What the task asks >> The records sit below. Return every line in them that holds the word "media".
═══ Records for this task ═══
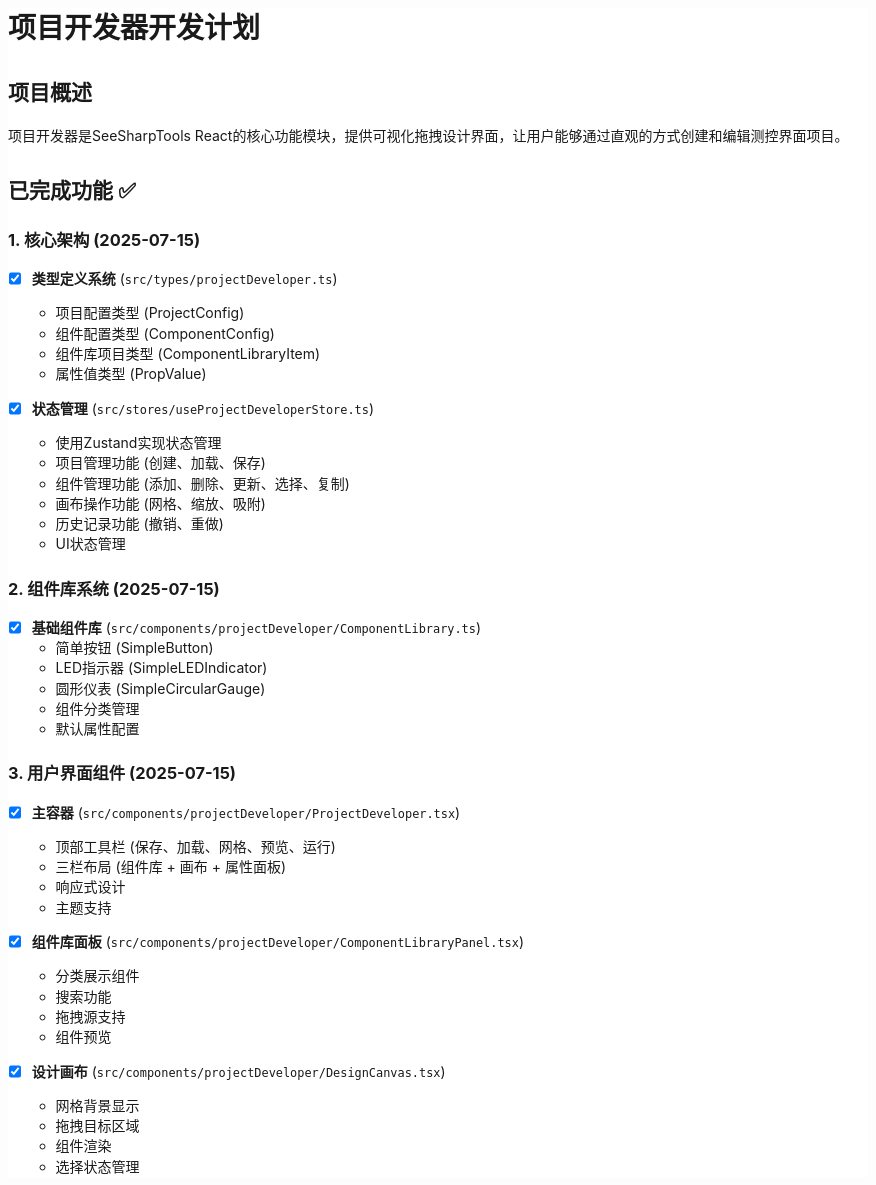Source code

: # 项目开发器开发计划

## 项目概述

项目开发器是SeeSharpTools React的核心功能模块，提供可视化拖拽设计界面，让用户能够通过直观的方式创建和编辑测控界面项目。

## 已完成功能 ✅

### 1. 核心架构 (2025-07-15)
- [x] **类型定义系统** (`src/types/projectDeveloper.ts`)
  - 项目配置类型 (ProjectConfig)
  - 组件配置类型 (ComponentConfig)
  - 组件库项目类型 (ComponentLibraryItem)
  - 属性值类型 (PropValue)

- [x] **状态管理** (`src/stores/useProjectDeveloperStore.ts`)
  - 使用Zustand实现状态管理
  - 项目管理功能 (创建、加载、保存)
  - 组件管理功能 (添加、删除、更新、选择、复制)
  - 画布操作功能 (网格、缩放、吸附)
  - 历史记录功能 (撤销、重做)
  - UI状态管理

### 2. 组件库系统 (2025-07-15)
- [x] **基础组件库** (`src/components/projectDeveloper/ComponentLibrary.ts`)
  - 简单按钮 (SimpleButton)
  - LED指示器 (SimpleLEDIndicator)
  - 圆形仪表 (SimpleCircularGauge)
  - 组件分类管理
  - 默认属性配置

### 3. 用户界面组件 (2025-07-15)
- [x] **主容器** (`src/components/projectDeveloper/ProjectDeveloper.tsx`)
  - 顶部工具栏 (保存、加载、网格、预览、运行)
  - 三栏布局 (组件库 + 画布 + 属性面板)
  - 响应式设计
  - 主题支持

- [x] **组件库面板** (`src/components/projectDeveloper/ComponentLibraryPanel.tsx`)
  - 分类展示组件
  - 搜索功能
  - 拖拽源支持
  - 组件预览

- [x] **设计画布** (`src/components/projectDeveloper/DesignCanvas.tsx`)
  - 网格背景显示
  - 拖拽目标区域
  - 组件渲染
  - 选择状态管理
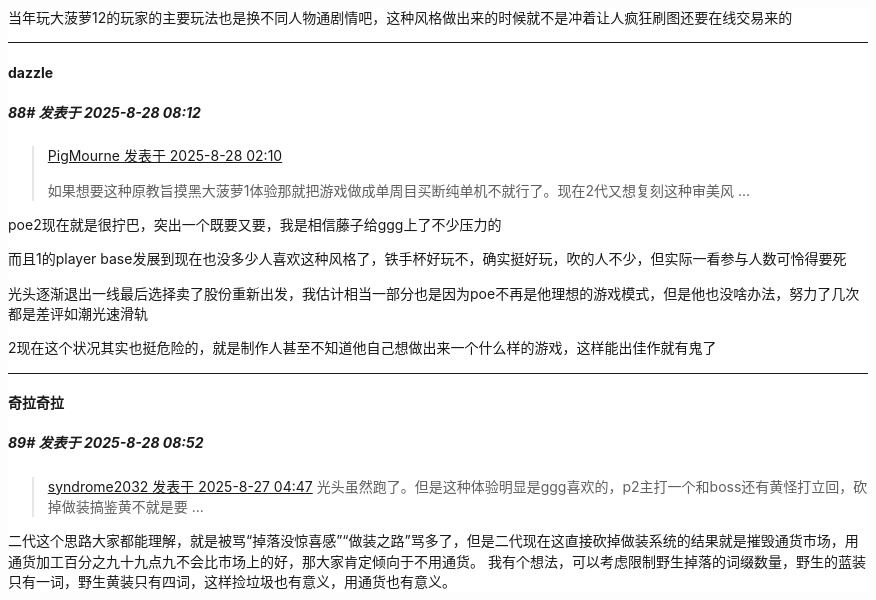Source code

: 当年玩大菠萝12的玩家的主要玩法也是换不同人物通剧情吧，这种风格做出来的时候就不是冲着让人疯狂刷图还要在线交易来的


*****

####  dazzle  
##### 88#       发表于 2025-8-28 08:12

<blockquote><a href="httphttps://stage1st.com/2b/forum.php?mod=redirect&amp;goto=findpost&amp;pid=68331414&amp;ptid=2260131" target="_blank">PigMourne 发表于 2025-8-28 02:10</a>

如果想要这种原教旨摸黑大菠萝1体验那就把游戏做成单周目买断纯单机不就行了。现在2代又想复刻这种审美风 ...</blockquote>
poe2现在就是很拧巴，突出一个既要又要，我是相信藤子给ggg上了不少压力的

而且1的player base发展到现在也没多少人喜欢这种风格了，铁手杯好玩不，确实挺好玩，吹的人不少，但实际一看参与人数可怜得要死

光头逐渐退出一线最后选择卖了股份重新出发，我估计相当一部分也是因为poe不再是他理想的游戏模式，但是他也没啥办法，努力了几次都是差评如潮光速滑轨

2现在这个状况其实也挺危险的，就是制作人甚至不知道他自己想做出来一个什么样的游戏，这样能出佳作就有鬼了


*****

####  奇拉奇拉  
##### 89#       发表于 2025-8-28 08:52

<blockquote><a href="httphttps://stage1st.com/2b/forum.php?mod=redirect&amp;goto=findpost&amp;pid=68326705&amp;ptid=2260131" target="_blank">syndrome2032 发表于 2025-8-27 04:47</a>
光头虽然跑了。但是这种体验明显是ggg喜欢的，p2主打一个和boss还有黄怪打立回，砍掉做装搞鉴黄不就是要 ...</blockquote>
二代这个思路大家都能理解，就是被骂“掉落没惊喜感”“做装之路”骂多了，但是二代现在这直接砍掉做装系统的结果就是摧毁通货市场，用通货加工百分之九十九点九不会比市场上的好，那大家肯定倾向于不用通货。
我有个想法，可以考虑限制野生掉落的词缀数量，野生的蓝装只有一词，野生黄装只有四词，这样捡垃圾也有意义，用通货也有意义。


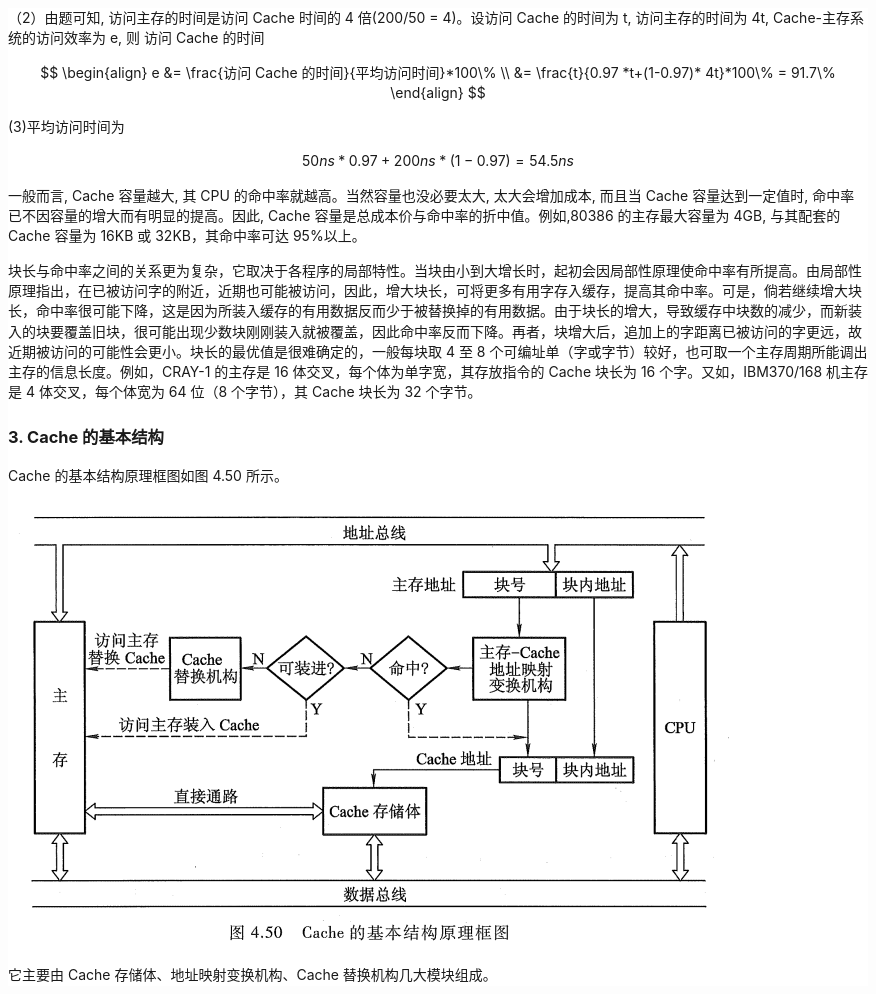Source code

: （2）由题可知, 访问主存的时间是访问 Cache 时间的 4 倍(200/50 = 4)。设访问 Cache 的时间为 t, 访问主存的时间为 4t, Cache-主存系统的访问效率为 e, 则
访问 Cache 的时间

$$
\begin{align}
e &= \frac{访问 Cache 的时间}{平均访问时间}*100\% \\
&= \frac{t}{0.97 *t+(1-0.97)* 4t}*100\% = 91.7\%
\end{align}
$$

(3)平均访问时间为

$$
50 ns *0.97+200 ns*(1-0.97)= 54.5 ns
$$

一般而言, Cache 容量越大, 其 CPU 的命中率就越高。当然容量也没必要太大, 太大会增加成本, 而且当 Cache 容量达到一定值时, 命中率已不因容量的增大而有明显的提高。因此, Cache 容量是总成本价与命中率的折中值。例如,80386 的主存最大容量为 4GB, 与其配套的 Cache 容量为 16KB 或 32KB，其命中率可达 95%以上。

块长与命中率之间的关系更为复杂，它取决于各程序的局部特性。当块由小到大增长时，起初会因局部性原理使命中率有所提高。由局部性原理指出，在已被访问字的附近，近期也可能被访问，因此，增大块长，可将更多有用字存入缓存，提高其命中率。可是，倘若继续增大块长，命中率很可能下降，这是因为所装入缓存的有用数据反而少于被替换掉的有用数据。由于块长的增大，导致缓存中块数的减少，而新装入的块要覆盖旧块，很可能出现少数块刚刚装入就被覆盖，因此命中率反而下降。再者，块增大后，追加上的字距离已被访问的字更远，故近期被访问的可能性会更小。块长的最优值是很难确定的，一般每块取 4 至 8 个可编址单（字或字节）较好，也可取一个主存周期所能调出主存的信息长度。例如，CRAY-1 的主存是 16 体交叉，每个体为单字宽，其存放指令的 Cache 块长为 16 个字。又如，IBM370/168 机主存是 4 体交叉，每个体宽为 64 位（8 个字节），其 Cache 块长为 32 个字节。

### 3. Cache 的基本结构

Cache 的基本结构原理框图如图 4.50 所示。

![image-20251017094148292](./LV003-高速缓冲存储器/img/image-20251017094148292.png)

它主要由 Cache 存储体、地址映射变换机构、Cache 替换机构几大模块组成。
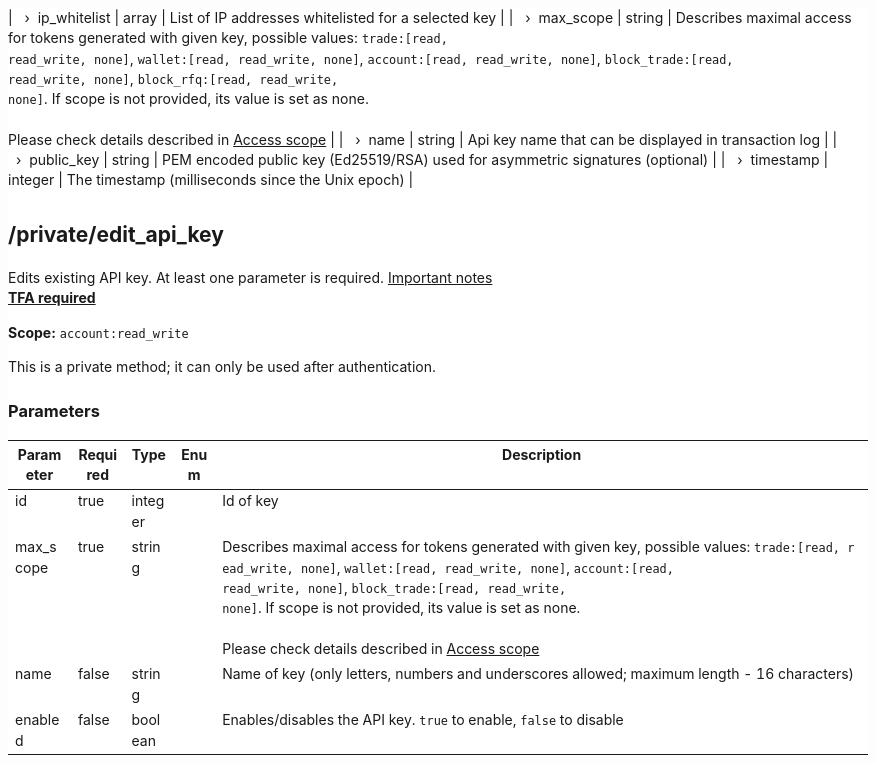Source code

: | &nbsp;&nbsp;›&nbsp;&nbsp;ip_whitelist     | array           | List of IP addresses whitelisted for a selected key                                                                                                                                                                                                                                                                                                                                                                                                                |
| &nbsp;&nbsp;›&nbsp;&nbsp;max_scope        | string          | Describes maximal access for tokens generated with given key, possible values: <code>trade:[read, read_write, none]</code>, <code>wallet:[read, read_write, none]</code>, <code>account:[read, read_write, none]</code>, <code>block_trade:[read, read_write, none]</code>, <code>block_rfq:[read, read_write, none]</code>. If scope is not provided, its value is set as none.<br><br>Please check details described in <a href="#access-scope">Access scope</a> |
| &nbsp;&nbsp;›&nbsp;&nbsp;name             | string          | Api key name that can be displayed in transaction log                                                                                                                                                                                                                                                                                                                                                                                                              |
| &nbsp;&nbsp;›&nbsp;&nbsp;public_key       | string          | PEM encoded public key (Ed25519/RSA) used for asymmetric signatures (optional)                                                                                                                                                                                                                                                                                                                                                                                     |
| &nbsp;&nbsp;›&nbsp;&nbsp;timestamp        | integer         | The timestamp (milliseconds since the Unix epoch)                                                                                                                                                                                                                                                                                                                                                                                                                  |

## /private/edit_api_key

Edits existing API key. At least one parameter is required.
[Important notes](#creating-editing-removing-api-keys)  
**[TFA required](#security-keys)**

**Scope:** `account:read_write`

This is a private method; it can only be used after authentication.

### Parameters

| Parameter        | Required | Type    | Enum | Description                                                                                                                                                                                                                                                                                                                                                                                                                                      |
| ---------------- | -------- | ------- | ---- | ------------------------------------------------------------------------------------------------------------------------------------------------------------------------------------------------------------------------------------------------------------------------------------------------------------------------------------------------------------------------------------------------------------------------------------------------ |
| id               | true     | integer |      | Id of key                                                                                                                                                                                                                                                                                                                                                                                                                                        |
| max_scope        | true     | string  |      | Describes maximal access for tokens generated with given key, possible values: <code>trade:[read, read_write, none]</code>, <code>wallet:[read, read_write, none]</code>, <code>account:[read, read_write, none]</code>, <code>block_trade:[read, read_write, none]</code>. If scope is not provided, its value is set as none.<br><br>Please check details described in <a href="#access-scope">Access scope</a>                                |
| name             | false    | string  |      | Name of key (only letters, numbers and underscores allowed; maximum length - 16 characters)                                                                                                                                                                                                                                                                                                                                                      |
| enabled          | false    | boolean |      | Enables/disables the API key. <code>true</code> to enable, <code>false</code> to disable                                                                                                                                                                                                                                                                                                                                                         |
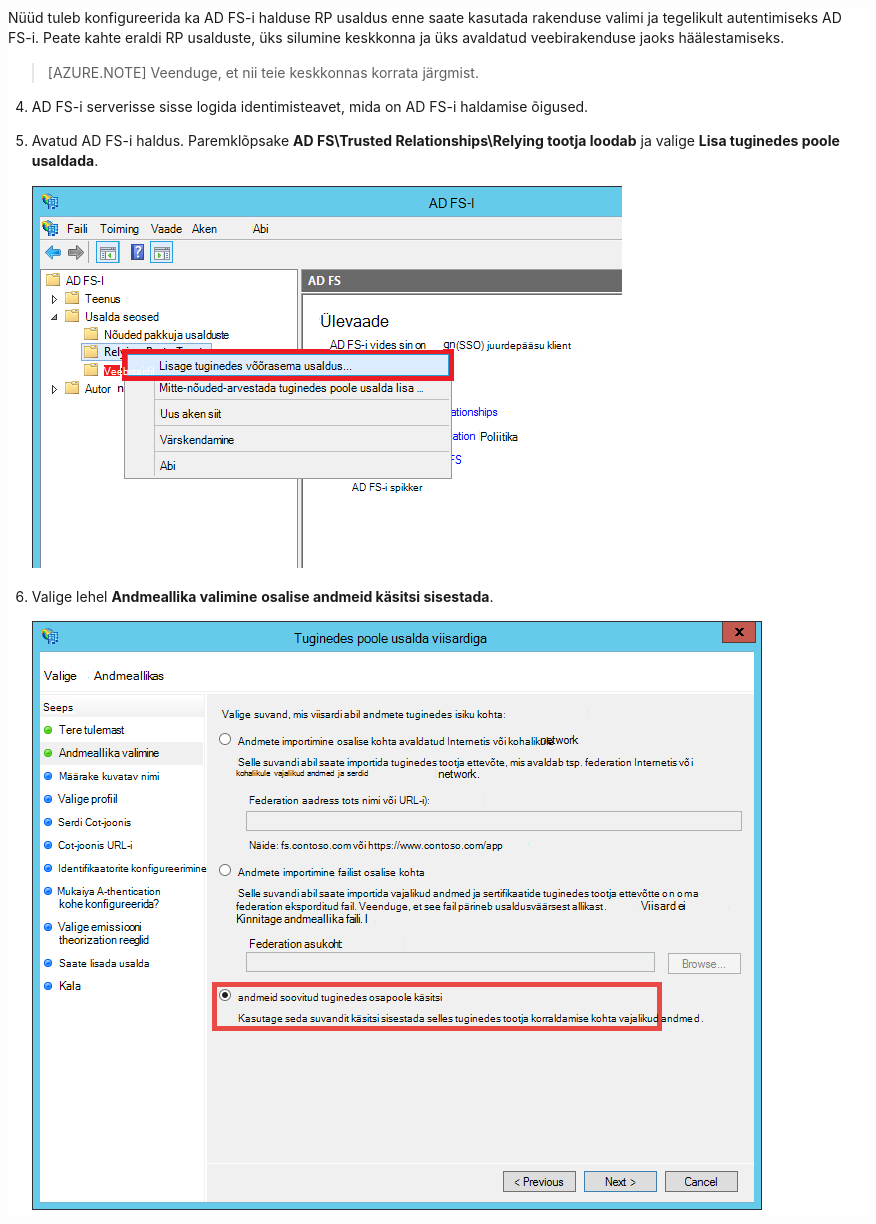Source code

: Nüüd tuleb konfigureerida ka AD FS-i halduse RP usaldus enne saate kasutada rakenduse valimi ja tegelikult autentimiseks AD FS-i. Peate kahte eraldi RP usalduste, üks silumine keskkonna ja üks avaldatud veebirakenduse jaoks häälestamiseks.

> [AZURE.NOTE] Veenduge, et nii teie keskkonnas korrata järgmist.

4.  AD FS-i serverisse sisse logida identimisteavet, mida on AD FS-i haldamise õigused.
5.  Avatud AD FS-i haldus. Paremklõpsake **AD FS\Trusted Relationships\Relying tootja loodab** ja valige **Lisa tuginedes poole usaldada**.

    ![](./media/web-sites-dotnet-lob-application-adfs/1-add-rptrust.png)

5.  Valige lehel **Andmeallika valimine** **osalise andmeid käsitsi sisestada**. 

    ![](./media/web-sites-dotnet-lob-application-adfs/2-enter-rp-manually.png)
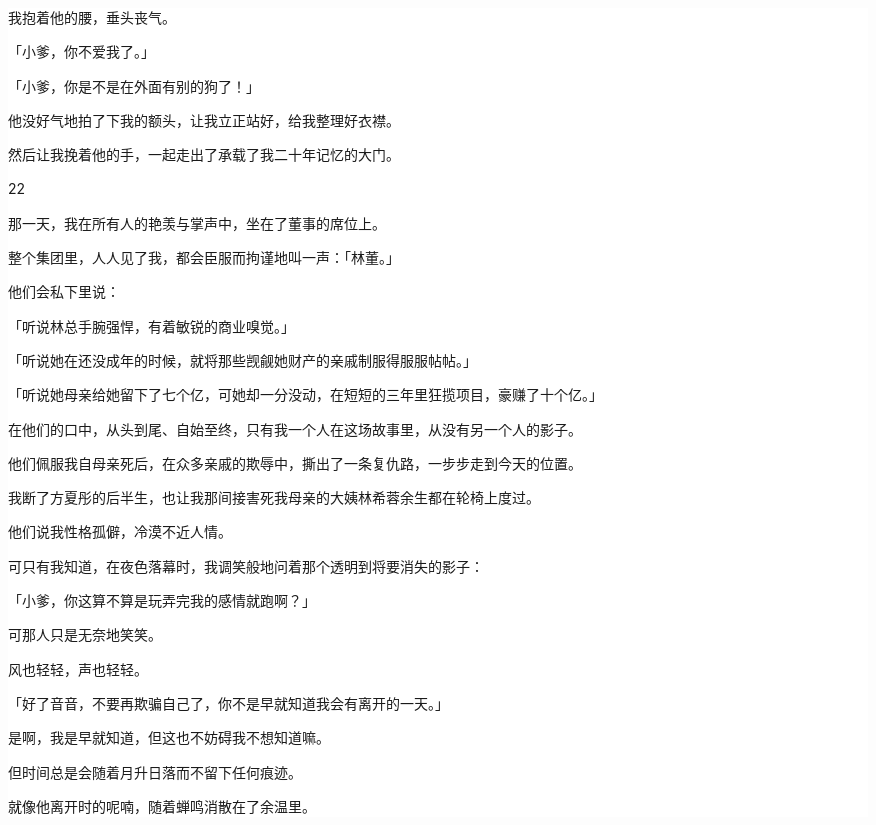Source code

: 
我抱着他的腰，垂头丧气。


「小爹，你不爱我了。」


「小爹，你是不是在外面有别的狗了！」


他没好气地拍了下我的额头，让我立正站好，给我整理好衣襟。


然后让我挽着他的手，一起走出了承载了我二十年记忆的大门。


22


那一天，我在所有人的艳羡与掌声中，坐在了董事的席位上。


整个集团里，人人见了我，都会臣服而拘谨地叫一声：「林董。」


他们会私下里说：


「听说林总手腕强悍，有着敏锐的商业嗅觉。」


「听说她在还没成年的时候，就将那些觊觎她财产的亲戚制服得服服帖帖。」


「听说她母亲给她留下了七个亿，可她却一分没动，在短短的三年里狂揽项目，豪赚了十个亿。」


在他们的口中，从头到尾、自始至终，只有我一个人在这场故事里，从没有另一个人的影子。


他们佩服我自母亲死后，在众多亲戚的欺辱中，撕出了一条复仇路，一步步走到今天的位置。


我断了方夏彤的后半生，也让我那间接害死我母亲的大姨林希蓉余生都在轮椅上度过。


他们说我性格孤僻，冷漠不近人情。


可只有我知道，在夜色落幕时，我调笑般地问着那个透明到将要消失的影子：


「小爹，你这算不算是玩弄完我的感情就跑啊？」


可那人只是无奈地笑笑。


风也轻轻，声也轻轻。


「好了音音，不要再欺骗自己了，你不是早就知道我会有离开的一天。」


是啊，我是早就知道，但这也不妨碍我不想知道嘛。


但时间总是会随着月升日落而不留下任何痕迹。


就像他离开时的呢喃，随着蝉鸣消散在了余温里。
═══
Result of this exercise >>
    ![](./media/web-sites-dotnet-lob-application-adfs/1-add-rptrust.png)
    ![](./media/web-sites-dotnet-lob-application-adfs/2-enter-rp-manually.png)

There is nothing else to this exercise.